Required action
Drop the pictures; give again exactly the lines from the one holding "What turn, expressed" through the end of the data.

Task material
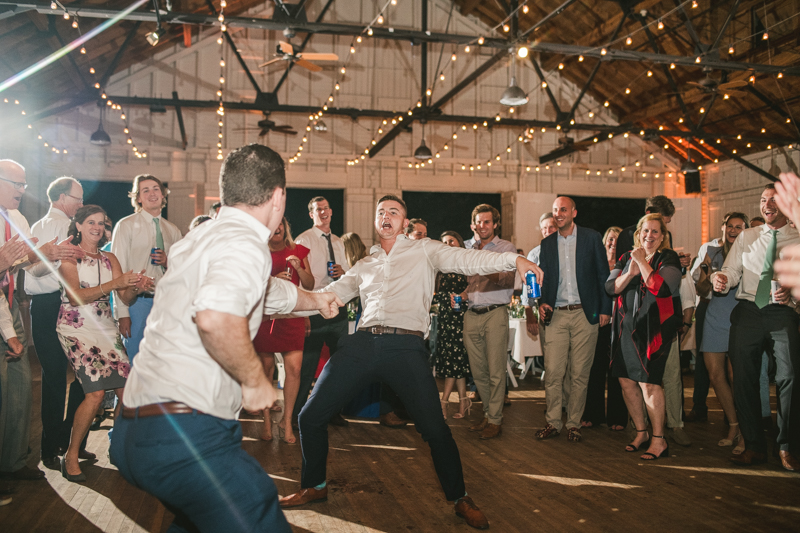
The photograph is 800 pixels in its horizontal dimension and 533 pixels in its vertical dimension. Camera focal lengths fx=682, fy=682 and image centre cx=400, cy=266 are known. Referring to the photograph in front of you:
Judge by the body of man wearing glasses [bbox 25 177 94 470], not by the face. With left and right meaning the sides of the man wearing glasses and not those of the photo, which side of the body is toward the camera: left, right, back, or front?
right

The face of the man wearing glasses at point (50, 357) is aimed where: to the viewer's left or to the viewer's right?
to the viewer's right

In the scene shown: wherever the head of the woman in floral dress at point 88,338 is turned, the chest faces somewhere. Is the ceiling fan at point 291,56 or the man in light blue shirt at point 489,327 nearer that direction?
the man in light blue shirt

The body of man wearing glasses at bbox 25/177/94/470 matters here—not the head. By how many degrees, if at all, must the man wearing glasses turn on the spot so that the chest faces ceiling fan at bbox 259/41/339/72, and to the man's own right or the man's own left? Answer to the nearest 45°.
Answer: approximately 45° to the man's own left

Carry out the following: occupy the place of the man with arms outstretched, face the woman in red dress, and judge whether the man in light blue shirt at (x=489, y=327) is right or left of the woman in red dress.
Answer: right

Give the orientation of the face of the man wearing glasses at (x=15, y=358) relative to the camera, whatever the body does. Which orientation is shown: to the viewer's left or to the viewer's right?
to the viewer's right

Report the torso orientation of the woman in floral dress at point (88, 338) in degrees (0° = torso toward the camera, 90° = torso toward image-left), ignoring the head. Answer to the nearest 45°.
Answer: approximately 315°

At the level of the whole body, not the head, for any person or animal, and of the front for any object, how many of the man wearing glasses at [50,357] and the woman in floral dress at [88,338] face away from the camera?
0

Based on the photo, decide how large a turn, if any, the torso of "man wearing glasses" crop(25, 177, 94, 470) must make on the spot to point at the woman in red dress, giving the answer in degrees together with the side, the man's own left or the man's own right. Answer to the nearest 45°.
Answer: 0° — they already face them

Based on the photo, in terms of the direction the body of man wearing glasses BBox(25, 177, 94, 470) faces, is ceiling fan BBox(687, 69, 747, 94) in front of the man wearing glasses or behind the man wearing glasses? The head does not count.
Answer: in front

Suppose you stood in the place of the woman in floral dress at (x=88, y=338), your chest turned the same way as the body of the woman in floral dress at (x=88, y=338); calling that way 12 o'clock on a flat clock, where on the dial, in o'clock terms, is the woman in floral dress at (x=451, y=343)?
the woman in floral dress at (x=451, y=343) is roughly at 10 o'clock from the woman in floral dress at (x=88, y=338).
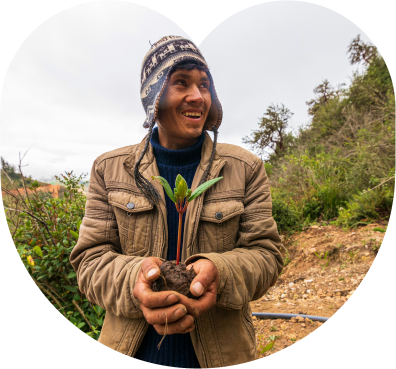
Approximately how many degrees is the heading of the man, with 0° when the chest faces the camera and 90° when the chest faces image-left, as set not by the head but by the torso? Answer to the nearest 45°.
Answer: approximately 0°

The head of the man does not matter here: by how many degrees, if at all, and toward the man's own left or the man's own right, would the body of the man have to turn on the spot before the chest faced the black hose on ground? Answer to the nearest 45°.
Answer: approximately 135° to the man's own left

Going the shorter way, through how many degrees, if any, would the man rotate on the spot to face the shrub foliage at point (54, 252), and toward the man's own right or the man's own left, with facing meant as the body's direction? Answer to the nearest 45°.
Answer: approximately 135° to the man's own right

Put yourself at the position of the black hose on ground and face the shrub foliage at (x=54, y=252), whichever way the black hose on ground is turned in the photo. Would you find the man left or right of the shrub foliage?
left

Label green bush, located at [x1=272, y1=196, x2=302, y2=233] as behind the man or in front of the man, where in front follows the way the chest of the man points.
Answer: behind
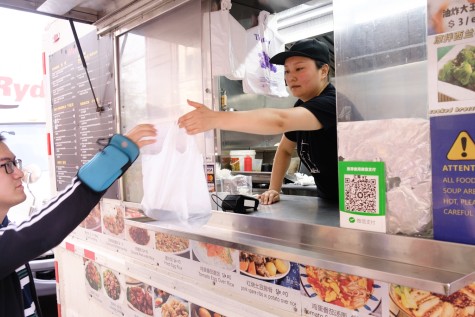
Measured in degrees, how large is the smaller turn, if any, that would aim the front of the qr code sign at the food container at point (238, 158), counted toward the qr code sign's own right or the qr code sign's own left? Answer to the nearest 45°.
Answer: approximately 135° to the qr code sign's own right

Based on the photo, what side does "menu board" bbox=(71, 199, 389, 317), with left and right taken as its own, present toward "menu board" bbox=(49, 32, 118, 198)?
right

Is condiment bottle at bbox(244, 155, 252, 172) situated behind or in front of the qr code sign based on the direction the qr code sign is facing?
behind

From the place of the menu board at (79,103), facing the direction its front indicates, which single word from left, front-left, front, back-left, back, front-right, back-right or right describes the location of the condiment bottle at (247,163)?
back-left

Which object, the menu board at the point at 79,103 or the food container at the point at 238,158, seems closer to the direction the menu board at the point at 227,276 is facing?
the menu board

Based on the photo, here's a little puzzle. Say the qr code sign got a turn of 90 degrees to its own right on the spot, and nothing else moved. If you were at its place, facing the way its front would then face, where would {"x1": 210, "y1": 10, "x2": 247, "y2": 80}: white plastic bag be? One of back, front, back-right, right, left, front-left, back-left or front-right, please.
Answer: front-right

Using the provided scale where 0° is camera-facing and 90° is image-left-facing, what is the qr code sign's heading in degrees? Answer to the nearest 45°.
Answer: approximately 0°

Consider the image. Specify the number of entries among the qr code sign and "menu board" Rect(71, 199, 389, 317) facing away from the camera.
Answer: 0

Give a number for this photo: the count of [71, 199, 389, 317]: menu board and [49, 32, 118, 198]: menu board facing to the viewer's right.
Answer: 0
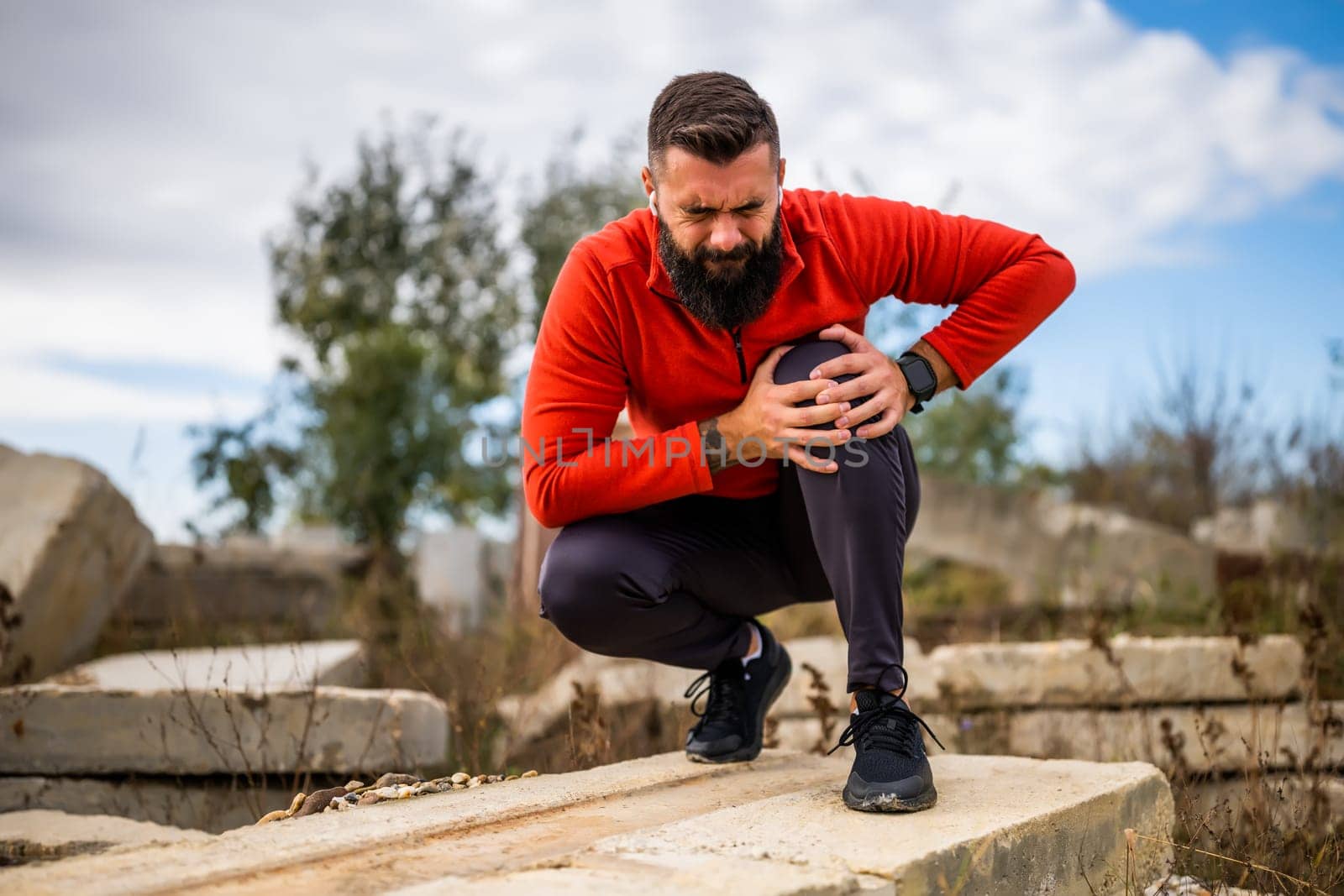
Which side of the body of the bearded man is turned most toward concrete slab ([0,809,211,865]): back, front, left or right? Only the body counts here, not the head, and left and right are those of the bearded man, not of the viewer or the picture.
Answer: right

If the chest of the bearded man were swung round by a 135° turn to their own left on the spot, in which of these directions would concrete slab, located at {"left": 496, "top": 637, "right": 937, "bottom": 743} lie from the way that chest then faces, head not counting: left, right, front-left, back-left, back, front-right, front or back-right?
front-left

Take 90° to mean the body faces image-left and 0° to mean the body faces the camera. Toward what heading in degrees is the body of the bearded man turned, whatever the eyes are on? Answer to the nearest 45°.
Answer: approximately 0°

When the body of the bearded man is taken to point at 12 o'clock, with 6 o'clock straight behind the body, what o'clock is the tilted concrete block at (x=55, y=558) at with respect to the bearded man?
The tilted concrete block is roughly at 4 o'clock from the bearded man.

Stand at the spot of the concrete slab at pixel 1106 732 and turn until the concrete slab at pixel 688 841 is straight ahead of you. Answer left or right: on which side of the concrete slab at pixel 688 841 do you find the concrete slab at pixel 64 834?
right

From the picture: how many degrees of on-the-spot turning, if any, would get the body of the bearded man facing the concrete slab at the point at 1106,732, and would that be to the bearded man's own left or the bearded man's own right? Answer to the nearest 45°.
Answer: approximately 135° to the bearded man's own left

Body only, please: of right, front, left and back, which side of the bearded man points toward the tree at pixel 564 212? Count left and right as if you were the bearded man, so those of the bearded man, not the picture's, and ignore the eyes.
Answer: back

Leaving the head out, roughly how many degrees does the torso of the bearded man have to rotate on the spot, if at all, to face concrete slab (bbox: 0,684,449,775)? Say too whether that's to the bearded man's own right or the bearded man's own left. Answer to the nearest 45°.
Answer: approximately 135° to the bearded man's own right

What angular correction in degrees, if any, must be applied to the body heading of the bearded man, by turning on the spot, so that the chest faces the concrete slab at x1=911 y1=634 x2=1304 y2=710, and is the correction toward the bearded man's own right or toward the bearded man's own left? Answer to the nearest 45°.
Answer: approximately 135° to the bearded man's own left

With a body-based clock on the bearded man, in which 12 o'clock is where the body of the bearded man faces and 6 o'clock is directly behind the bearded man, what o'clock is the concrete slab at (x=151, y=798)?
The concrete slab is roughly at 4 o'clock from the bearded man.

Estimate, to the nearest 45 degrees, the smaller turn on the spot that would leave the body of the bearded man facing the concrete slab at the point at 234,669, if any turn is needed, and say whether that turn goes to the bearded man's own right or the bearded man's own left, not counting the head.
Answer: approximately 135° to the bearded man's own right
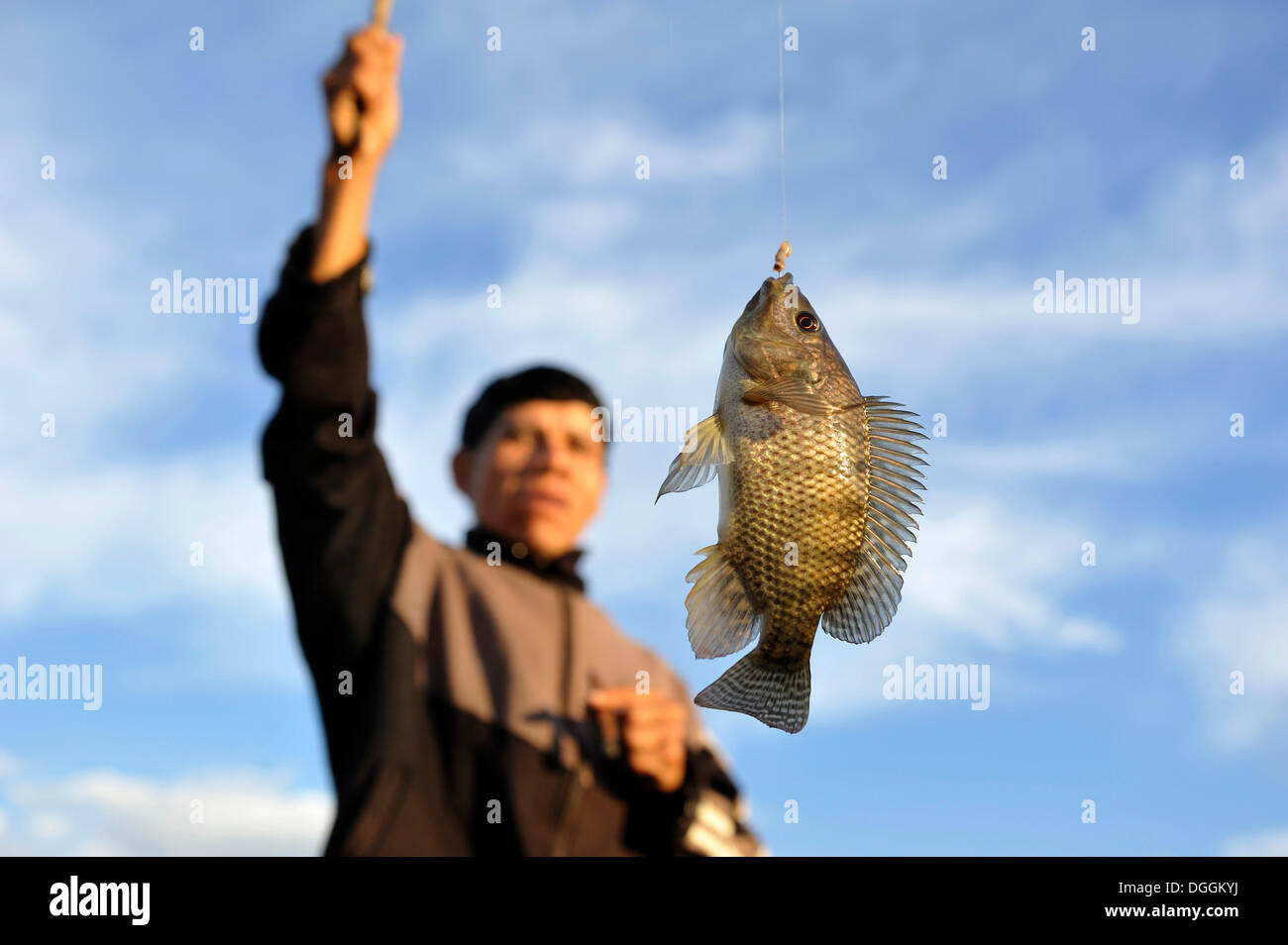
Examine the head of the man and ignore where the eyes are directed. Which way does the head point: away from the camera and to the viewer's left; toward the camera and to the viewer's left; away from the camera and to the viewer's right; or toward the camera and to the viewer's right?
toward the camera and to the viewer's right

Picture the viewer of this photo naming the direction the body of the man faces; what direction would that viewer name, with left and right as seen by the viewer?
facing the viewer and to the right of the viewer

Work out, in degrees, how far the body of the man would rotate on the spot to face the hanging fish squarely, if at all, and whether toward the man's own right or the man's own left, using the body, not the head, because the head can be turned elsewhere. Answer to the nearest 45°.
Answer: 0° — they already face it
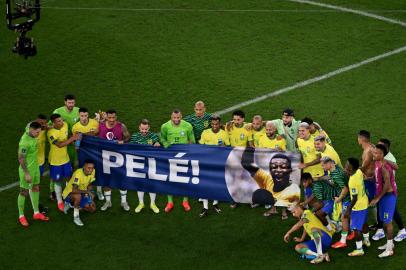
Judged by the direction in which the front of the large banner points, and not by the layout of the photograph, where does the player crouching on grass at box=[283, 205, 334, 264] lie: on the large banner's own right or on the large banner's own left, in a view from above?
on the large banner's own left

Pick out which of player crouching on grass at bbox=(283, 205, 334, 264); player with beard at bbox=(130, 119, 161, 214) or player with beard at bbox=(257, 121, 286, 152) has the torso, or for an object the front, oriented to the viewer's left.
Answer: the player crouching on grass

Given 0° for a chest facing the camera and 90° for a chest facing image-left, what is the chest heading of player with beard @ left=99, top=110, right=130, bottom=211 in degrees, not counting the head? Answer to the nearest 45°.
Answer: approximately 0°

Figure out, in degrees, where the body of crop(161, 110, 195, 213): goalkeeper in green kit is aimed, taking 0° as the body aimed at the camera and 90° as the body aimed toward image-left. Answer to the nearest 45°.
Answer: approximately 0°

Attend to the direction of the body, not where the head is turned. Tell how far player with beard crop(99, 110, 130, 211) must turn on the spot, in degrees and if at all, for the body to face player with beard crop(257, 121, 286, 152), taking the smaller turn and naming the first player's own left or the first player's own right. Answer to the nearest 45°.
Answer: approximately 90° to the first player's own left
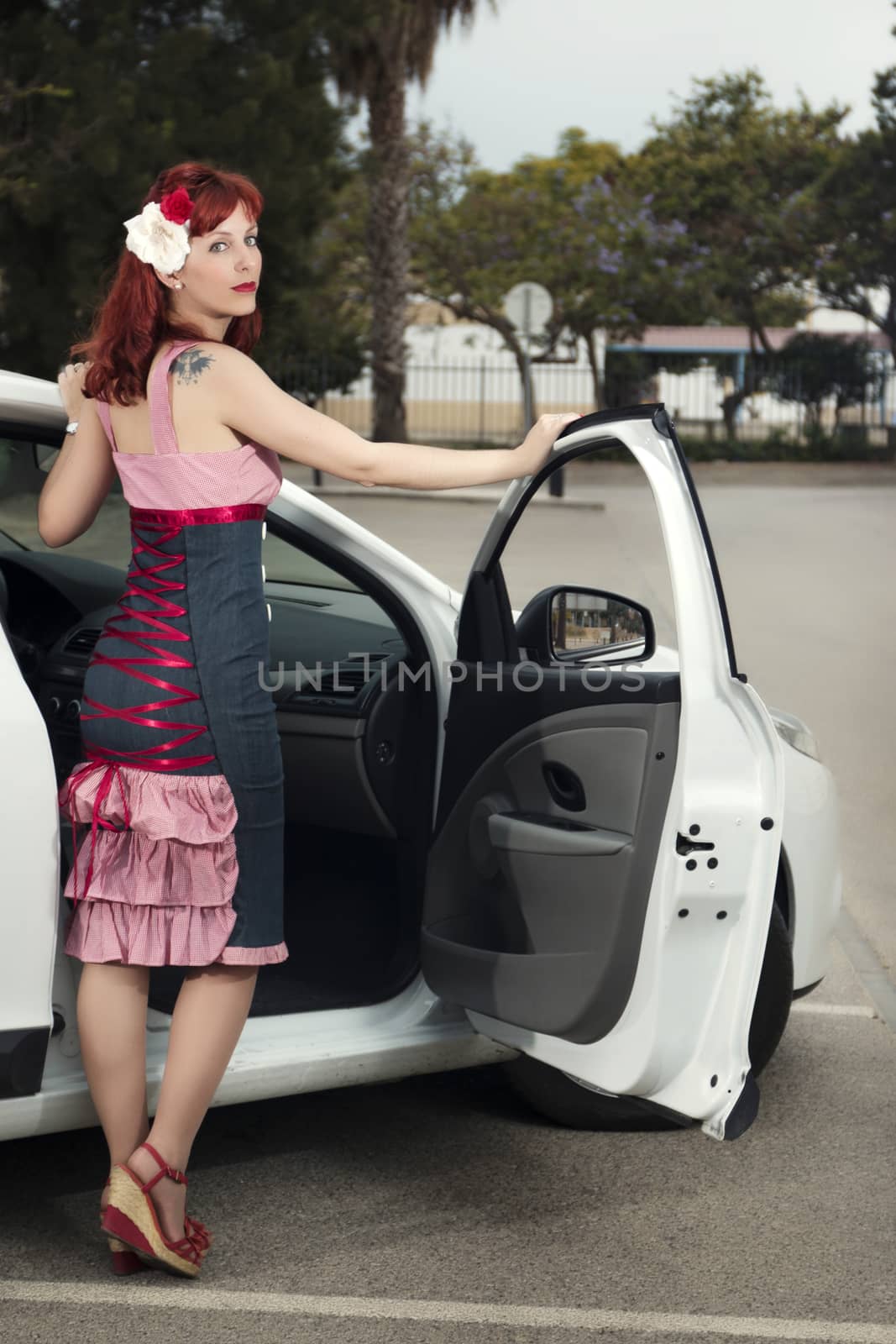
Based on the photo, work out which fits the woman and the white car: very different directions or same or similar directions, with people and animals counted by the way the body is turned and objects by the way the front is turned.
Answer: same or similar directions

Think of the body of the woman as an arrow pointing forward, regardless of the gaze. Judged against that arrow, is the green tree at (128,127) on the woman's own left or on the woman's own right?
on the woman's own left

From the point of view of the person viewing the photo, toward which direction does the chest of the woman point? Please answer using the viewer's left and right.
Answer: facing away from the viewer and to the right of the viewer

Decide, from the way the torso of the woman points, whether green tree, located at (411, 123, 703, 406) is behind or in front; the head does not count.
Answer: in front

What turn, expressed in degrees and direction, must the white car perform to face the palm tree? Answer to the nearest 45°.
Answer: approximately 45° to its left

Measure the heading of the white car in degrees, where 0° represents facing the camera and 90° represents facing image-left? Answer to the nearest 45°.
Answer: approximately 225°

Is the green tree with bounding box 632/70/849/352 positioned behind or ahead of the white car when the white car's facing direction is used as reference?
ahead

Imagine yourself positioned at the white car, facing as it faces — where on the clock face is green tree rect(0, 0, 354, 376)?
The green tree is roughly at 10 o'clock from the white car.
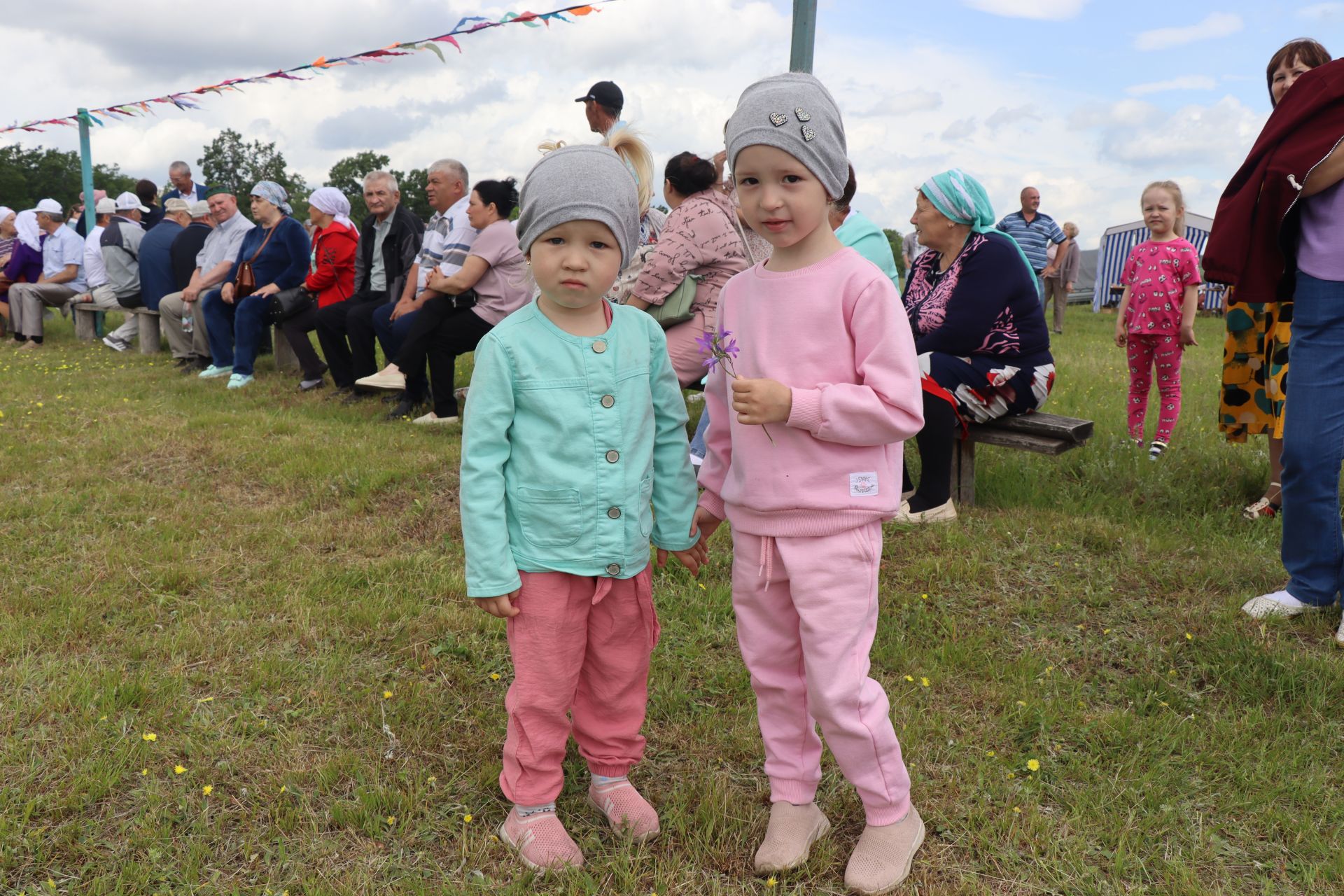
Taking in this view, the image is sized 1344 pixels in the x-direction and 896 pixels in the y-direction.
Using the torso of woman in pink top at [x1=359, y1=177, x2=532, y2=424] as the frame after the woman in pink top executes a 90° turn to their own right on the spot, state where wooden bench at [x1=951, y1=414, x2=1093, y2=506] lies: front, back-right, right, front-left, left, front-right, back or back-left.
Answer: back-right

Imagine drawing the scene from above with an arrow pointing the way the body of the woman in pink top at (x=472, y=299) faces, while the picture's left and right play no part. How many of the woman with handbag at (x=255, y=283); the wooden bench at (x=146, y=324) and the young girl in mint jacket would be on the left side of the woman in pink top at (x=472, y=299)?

Solution
What turn, expressed in degrees and direction, must the white car perform to face the palm tree? Answer to the nearest 45°.
Answer: approximately 45° to its left

Measure the heading of the white car in degrees, where 0° represents facing the camera and 90° represents facing image-left? Answer to the nearest 45°.
Answer: approximately 225°

Is the green tree with bounding box 632/70/849/352 positioned behind or ahead of the white car when the white car's facing direction is used as reference?
ahead

Imagine yourself positioned at the white car, facing as it faces — where on the clock face is green tree rect(0, 0, 354, 376)?
The green tree is roughly at 10 o'clock from the white car.
Taking in this view, the image is sized 1344 pixels in the x-direction and 896 pixels in the y-direction.
Using the torso of woman in pink top at [x1=359, y1=177, x2=532, y2=424] as the frame after the woman in pink top executes a 90° turn to their own right on the spot, state where wooden bench at [x1=951, y1=414, x2=1093, y2=506] lies: front, back-right, right, front-left, left, front-right, back or back-left.
Answer: back-right

Imagine drawing the scene from above with an arrow pointing the way the body of the woman in pink top at (x=472, y=299) faces, while the picture's left and right play no part. How many of the woman with handbag at (x=255, y=283); the wooden bench at (x=146, y=324) and the young girl in mint jacket would be on the left side of the woman in pink top at (x=472, y=299)?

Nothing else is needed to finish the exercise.